Ailene Fields believes that if magic rules the universe at its most basic, then perhaps the rulers, the laws of physics, are elves and fairies. Perhaps, those we call magicians have learned to tap into the most basic forces of nature and apply them to every day life. While the 'laws' of physics are unforgiving, Magic allows for second chances. Maybe, a kinder, gentler universe.
It is easy to see why Ailene was commissioned to do a St. Francis sculpture as a gift from parishioners to their church.
Ailene Fields charms with her deliciously whimsical creatures. Her bronze and alabaster sculptures of real and imaginary animals impart a wonderful sense of playfulness and tongue-in-cheek humor. She creates a lighthearted satirical mood in her choice of titles, such as the bronze dragon with bones called "Home is where the horde is" or the alabaster dragon titled "Do you mind if I smoke" - defying us to restrict his rights of fire-breathing dragonhood. The bronze and alabaster "Cheshire Cat" slyly eyes us as it emerges (or disappears into) a rough stone base, displaying only a tantalizing grin and a flash of tail. "The Frog Prince", complete with crown, invites a kiss - who knows what may happen?
Fields' approach to these animal forms is unique. She transcends the literal reality of each piece by selecting and registering only those aspects of personality that intrigue her. She presents this essence in a form that captures the viewer's imagination. Her intent is not to precisely replicate nature as she says "one simply cannot compete with God", but rather to freeze-frame the creature's uniqueness.
Referring to her alabaster sculptures, Fields maintains that each stone evokes nature in a different way. She respects the hard physical work that is a necessary part of the process and half-jokingly suggests that:
"It is good for New Yorkers to bang on stone, it releases tension. More seriously, I find it truly exhilarating to peel away the layers and uncover the creature waiting within. I am always trying to determine how a piece will shift and change in the process of formation. I find this extremely challenging. Alabaster also affords me more time to change my direction and that lends itself to the greater spontaneity which I have always strived for in my work. You don't have to rework every line as you do with clay. It's an immediate process. You just know where to go and have to let this part of you take over. It's not an intellectual process; in many ways it is as if you are not in control.
When Fields first began working with stone she carved by hand, completing only two sculptures a year. Using the compressor, she is now able to convert her thoughts into pieces more rapidly and fluently. The artist's dedication to the process is beyond question. Working from ten to six every day and sometimes on weekends at her city and country studios, Ailene Fields pays careful attention to every step of the process.
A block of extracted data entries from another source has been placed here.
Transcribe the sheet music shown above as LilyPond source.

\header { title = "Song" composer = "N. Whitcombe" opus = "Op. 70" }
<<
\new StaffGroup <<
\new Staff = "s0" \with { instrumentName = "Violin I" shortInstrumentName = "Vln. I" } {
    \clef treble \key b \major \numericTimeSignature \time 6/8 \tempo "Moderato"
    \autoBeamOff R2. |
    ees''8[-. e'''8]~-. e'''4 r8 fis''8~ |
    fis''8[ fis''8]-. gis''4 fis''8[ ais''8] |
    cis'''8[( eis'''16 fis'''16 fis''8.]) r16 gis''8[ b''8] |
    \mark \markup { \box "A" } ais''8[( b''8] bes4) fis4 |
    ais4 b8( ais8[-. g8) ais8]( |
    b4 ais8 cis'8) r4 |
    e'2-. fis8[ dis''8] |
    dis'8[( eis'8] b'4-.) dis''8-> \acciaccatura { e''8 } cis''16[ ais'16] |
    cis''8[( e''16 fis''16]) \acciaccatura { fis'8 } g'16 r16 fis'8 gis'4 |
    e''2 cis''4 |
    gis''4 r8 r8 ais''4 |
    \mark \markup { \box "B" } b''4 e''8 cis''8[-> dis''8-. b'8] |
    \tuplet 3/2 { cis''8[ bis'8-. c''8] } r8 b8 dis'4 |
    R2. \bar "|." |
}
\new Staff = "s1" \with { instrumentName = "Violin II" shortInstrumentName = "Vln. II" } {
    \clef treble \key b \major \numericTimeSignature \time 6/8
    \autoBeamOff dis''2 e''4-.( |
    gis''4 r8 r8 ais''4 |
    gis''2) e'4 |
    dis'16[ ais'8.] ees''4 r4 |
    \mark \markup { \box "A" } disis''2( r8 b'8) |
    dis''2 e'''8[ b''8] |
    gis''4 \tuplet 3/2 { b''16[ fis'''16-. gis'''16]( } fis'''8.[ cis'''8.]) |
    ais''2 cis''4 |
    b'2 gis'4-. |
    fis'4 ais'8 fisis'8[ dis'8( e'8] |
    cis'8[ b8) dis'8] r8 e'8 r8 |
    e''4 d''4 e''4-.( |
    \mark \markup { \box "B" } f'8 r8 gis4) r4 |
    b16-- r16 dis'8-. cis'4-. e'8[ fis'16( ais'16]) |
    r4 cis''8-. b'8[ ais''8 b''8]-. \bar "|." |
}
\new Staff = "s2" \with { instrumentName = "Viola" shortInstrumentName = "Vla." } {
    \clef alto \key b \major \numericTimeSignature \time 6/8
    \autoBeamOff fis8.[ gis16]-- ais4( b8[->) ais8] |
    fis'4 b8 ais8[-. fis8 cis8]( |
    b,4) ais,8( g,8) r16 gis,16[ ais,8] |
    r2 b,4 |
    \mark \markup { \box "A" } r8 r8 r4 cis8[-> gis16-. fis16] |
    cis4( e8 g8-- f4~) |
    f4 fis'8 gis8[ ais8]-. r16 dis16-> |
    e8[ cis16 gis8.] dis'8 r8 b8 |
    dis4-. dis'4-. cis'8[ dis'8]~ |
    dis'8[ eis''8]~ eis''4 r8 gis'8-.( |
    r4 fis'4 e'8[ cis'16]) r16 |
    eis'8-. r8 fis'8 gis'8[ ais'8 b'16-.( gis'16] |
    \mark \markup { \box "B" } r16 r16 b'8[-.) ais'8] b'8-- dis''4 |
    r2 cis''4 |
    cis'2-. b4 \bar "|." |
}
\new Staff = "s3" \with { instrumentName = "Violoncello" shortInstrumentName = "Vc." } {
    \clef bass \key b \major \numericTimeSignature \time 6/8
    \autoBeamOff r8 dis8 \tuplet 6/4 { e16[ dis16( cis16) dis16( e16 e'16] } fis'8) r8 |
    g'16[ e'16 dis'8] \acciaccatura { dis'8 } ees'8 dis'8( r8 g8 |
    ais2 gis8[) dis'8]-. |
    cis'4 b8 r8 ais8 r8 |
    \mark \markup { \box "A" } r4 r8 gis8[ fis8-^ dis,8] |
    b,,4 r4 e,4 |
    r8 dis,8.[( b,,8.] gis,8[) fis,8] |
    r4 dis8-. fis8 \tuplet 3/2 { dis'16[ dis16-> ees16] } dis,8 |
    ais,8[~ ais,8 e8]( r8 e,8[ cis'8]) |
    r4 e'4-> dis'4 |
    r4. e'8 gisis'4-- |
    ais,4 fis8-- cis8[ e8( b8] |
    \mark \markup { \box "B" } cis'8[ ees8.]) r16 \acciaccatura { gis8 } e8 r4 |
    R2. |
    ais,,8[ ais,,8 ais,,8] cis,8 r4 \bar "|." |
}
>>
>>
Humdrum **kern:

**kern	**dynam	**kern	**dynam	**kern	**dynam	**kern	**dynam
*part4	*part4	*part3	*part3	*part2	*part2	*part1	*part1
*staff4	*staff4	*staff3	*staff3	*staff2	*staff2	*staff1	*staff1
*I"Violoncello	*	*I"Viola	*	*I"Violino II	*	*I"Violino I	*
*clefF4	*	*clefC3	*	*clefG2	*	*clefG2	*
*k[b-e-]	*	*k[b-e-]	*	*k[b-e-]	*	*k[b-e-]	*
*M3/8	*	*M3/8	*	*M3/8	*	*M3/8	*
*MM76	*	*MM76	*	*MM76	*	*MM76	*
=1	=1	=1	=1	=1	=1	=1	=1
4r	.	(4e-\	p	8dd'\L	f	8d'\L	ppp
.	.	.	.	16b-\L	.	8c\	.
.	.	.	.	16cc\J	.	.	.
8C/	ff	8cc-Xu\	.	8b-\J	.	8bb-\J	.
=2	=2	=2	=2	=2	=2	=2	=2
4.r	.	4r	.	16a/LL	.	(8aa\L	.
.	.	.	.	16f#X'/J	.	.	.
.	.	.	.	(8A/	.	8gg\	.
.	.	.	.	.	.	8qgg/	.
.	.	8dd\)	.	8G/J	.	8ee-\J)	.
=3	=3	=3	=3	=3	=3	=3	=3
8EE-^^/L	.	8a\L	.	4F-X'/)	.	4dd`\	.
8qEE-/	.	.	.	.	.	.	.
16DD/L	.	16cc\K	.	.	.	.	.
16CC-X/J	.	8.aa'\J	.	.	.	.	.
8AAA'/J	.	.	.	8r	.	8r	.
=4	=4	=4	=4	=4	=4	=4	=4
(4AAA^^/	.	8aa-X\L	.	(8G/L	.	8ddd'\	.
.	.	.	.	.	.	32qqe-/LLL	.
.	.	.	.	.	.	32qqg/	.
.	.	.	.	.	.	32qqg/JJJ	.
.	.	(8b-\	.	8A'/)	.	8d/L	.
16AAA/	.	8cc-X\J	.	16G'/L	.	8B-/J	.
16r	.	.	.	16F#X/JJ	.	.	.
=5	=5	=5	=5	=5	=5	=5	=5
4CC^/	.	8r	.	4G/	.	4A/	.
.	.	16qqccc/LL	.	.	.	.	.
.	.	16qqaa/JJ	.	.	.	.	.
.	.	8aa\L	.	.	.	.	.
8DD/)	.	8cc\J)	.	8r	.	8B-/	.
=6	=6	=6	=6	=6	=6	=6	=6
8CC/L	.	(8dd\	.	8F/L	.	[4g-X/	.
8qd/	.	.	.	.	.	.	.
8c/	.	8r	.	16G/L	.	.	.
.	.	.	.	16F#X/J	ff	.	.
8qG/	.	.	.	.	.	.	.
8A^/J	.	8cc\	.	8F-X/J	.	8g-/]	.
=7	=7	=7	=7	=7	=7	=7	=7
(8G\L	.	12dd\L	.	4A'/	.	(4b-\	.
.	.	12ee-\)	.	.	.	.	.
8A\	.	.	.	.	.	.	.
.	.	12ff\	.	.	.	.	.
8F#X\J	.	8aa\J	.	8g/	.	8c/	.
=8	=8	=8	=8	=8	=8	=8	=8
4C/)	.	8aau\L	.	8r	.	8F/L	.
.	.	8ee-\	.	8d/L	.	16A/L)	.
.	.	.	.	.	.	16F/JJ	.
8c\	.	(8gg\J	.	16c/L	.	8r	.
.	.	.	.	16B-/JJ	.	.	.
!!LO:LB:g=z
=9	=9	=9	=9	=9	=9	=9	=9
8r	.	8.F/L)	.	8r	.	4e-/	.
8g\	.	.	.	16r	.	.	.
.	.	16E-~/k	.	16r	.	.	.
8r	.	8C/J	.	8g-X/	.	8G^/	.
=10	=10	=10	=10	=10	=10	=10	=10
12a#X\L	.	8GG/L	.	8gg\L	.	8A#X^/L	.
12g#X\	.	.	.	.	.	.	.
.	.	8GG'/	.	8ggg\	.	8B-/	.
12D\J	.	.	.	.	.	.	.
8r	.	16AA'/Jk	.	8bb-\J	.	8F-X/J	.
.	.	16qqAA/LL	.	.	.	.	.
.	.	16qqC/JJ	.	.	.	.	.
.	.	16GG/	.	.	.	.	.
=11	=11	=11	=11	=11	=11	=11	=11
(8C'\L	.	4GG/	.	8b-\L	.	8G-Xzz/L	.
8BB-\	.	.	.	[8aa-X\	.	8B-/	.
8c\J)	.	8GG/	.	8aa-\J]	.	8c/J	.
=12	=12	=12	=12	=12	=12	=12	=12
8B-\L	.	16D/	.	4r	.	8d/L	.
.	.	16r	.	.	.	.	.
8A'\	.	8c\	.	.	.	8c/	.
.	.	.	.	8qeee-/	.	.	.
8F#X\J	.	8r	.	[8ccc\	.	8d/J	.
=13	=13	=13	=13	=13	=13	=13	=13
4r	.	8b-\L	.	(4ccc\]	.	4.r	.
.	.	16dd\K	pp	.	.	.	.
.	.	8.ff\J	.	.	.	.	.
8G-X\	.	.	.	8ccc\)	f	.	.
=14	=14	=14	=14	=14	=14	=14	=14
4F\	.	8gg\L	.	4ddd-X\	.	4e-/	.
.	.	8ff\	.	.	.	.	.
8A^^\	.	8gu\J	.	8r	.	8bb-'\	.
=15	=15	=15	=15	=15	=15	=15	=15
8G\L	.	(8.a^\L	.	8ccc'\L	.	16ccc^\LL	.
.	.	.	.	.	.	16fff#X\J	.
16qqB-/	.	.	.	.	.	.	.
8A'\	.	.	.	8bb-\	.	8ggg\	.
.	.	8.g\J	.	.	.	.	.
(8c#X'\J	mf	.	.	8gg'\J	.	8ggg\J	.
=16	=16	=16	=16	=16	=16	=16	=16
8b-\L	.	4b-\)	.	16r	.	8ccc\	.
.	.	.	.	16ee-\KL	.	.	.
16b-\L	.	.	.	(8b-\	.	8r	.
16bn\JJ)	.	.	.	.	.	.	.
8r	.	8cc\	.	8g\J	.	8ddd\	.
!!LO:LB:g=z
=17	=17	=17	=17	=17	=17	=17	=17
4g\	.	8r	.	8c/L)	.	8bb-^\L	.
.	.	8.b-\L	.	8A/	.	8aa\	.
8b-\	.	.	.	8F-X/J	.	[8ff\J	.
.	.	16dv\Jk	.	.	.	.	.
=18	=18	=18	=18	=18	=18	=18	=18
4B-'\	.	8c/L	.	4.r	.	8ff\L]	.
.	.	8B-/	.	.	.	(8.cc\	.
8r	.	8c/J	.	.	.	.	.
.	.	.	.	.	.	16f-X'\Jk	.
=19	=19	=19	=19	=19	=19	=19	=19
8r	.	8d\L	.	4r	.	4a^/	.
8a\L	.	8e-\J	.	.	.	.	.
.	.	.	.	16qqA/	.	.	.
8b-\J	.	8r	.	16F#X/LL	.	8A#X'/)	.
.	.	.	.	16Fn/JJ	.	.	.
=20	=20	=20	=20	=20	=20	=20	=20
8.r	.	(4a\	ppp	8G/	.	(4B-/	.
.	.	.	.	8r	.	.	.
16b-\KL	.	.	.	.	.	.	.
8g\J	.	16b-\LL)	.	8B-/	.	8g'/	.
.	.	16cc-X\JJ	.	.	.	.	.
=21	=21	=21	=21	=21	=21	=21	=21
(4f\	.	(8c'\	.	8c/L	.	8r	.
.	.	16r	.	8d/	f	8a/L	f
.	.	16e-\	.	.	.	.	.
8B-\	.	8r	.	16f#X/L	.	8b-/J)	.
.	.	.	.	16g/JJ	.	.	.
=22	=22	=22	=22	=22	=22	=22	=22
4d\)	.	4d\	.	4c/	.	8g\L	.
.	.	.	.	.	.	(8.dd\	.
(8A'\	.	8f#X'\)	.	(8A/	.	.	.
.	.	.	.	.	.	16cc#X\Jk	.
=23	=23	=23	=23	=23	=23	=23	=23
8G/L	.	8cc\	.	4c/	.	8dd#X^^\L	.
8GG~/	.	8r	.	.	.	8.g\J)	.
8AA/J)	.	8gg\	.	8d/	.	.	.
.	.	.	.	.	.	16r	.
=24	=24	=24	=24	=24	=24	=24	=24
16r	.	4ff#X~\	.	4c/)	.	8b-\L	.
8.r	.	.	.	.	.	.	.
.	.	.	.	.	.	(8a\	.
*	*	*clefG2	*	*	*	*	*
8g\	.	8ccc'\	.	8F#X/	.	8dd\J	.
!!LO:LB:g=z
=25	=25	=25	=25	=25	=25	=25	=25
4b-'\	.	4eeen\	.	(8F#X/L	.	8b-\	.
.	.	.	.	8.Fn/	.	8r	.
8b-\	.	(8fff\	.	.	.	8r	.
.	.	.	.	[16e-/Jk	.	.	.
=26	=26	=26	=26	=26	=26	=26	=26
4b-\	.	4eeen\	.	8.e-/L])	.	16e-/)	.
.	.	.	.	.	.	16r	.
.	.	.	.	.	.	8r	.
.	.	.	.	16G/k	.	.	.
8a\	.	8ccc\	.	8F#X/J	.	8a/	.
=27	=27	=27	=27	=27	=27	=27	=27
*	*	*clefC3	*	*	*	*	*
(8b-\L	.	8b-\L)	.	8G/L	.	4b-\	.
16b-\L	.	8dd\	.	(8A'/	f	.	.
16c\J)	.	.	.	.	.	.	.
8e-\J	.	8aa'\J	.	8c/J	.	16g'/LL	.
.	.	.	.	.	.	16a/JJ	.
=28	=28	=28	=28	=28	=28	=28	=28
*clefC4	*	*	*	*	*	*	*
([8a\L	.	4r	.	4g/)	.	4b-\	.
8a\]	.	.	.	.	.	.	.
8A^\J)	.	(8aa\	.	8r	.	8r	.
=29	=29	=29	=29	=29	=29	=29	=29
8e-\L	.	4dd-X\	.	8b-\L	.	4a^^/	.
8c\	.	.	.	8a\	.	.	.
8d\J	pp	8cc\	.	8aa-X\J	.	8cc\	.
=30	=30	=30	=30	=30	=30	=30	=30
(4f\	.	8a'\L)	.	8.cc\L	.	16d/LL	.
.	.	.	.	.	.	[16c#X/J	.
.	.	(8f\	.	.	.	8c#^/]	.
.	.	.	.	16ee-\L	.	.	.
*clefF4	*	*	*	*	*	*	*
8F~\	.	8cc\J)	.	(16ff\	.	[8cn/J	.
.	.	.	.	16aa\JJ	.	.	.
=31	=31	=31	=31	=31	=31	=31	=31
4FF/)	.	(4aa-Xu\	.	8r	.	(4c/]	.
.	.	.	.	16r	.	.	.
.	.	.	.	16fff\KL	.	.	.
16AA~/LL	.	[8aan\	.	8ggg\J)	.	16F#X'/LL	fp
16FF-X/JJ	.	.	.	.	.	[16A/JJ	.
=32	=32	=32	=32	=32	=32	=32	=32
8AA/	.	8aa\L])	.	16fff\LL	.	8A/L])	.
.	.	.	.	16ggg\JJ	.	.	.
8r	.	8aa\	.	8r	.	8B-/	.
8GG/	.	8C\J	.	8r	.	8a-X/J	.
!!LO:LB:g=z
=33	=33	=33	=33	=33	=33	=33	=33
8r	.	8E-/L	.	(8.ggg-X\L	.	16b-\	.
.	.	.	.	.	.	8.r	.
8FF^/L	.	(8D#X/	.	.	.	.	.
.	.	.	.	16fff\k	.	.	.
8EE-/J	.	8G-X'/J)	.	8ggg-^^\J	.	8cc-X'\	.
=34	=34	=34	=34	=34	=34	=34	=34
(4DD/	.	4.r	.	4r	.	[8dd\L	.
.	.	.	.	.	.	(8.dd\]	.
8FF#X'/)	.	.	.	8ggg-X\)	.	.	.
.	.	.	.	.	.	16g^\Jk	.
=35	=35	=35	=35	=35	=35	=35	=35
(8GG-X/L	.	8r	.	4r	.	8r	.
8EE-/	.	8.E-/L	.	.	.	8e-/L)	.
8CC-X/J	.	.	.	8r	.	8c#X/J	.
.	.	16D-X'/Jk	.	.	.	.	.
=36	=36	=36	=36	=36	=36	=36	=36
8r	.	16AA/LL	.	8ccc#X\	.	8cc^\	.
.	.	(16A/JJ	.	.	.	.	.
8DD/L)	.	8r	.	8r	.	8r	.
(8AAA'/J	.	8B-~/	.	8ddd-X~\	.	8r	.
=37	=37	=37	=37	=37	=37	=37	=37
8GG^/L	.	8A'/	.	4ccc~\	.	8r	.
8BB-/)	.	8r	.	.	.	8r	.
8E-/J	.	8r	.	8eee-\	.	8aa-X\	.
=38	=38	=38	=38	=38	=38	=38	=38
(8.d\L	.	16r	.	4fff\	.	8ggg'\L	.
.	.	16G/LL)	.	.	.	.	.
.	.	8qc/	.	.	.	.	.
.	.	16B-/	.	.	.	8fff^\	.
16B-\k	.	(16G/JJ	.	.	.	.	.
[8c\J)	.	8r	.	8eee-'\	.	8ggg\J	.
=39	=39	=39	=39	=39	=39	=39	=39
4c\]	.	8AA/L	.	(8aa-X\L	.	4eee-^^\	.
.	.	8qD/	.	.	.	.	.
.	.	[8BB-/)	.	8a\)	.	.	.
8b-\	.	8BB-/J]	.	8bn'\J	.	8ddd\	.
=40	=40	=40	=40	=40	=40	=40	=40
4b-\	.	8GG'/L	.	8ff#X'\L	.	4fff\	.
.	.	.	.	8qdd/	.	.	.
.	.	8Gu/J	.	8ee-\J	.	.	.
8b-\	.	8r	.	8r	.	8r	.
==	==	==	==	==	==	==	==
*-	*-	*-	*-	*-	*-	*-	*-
She roughens each sculpture until no bruises appear in the stone; refining each piece with sandpaper ranging in degrees of coarseness from 60 to 600 and, finally, polishing each piece for many days in order to achieve the desired effect. Fields enjoys working simultaneously on many different pieces at different stages so as not to waste time.
Ailene was an English major at Lehman College in the early 70's, intending to become a writer. However, she then enrolled in a pottery class at Earthworks in New York City and fell in love with clay as a medium. She pursued this experience at Teacher's College at Columbia in 1978-79, and soon thereafter began exploring other media. Her formal training in sculpture began in the New School under the tutelage of Bruno Lucchesi. Since 1985 Fields has taught numerous sculpture classes at the Sculpture Center for both children and adults.
Possessing that wonderful knack of appreciating and capturing the humor and tenderness in nature's creatures filtered through the light of her soul, she presents us with the gift of laughter and delight.